Protesters delivered a letter to Congressman Salud Carbajal’s Santa Barbara office Monday objecting to his support of Israel in the war following the Oct. 7, 2023 Hamas attacks.
The Hamas attacks in Israel killed 1,200 people and took 250 others hostage, and resulted in a year of war and devastation in Gaza that has claimed the lives of more than 41,000 Palestinians, according to news reports.
About 25 people met Monday morning at Carbajal’s office at 125 E De La Guerra St. to share chants, read poetry, and demand Carbajal stop voting to send weapons to Israel. The group also told him to support restoring the United Nations Relief and Works Agency for Palestine Refugees.
“As constituents invested in our local and global communities, we urge you to advocate and vote for an arms embargo on Israel to enforce an immediate and permanent ceasefire in Gaza,” the letter says.
“Supporting arms deliveries while calling for a ceasefire and humanitarian aid is a contradiction that defies logic and decency. We urge you to take a more proactive approach, prioritizing human rights and international law,” the letter reads.
The letter to Carbajal was signed by more than 400 constitutes in his district demanding the end of U.S. involvement in the war between Israel and Hamas in Palestine. The letter opposed Carbajal’s stance that Israel has a right to defend itself.
- - - - -
## [Your assignment]
Please answer these questions from the protest article above, giving each answer on its own numbered line:
1. About how many people gathered at Carbajal's office on Monday morning?
2. At what street address is that office?
3. How many people did the Hamas attacks in Israel kill?

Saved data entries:
- - - - -
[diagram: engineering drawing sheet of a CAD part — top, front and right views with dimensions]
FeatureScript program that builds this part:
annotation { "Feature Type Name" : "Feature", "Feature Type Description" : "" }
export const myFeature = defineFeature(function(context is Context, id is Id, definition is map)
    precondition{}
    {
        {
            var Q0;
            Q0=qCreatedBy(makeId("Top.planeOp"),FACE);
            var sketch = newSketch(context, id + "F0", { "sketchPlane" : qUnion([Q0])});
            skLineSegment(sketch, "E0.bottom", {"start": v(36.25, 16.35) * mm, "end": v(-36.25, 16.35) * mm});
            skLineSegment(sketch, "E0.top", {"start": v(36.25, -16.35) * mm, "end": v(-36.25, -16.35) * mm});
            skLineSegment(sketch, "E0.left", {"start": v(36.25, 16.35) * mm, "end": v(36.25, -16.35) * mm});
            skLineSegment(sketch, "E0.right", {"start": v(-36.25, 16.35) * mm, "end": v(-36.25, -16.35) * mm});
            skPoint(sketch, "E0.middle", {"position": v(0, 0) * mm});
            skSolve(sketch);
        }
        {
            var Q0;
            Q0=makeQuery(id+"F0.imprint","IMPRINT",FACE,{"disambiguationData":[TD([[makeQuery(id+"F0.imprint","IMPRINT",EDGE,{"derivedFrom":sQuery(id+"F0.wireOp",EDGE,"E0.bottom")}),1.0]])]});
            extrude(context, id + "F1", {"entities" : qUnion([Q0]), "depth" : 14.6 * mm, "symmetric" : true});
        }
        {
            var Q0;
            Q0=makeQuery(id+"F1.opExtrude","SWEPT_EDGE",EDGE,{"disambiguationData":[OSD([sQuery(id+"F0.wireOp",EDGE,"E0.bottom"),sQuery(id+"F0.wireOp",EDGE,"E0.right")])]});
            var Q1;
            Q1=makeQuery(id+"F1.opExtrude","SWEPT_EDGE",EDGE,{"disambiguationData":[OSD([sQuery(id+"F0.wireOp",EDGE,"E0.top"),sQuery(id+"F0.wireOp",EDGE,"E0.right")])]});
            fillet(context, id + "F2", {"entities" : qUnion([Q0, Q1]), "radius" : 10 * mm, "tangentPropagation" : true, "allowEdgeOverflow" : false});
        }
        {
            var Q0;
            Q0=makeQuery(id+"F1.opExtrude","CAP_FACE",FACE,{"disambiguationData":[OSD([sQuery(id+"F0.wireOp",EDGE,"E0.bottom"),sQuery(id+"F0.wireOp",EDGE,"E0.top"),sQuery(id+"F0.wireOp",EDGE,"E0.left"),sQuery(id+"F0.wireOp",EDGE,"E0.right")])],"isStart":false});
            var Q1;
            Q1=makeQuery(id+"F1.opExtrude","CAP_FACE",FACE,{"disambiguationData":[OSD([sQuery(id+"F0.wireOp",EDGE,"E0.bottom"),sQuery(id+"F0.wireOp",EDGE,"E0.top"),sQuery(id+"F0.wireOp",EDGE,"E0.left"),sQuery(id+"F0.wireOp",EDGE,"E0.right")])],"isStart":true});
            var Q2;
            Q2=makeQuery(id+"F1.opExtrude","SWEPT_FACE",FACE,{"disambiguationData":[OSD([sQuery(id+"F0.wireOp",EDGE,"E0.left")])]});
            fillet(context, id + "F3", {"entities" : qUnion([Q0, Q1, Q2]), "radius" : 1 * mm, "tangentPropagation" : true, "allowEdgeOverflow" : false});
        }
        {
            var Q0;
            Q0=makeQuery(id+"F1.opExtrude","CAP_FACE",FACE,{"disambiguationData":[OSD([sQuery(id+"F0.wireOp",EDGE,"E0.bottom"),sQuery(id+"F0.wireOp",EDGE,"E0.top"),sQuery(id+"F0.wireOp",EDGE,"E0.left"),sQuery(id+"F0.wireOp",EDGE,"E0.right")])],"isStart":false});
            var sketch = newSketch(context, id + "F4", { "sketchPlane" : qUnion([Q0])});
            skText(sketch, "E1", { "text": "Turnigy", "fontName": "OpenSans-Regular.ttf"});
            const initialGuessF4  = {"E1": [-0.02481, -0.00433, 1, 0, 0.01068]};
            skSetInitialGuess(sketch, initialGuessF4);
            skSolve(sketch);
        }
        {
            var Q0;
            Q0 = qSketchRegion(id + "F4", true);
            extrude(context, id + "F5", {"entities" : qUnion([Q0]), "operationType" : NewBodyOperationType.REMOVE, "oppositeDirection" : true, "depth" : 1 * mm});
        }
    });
- - - - -
## [Response]
1. About 25 people
2. 125 E De La Guerra St.
3. 1,200 people